箱根駅伝は関東学生陸上競技連盟加盟大学のうち、前年大会でシード権を獲得した上位10校と、10月の予選会を通過した10校、および関東学生連合を加えた合計21チームが出場します。関東学生連合チームは予選会を通過しなかった大学の記録上位者から(各校1人)選ばれます。「関東の大学だけかぁ」と見ない方もおられるかも知れません。
ところで、京都の立命館大学がかつて、箱根駅伝に参加した年があったことを知っていますか。1964年の「東京オリンピック」の年、箱根駅伝は40回記念大会で、「関西学生駅伝」三連覇の立命館大学と福岡大学の2大学が西日本から招待されたものです。当時はテレビ中継が行われていませんでした。本学は選手10人中5人が1年生でしたが、学生達は奮闘し、総合11位と健闘しました(日野雅之『たった一度の箱根駅伝―東洋オリンピックの年、立命館大学が走った―』大成出版社2012年)。この時の選手の写真はこの本から引用しました。
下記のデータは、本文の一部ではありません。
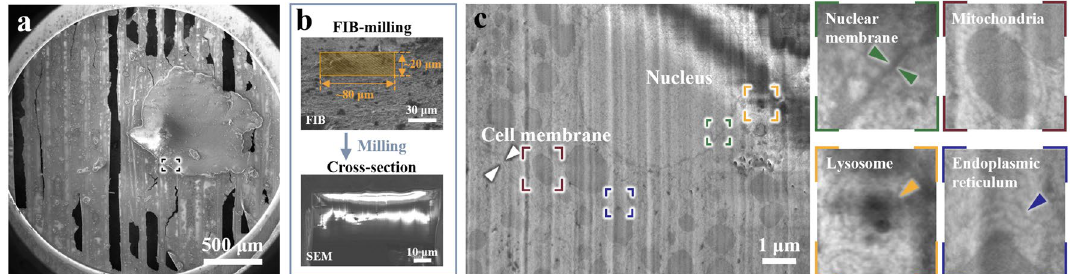
Figure 2. CSEI-based localization on a liver slice. ( a ) Selected region (black box) for CSEI on a liver tissue slice, shown by low-magnification SEM. ( b ) Large window (orange box in the top image, under FIB view) milled for CSEI (bottom image). ( c ) Magnified CSEI area on the surface created by cryoFIB milling of ( b ) showing high contrast features of liver cells. The cell membrane (white arrow) and multiple organelles (colorful boxes and corresponding magnified images shown on the right) in liver cells were observed. All images of CSEI were acquired using Crossbeam 550 (ZEISS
なお、2024年の第100回大会は記念大会とされ、関東以外の大学にも門戸を広げることになり、立命館大学も予選会に参加しましたが、34位の成績となり、23校という本戦出場枠には至りませんでした。主将の北辻選手(経済学部4回生)は、「挑戦してよかった」とチーム一丸で挑んだ約8カ月間を振り返り、山崎選手も「実力のなさを痛感したが、この経験を糧に、より成長していきたい」と悔しさをにじませながらも、今後に向けて前を向きました。(「『挑戦してよかった』第100回箱根駅伝予選会、立命大34位」、立命館大学ホームページTOPICS2023.10.17)
2025.01.01
「今日は何の日」1月 明けましておめでとうございます
日本のお正月は、もともとは、祖先に感謝し、先祖の霊を祀るもので、その後、五穀豊穣の神様をお迎えし、その年の豊作を祈るようになったといわれています。6世紀半ばには、すでに存在していたということです。また少なくとも平安時代後期には、「お年賀」の挨拶が始まっていたとされています。現在のように門松やしめ飾り、鏡餅などの正月飾りが庶民の間でも行われるようになったのは江戸時代中期からで、おせち料理が食べられるようになったのもこの頃です。さらに初詣として神社に参拝するようになったのは明治時代以降で、都市部から始まった新しい慣習でした。(イニシオフーズ株式会社『百花』より)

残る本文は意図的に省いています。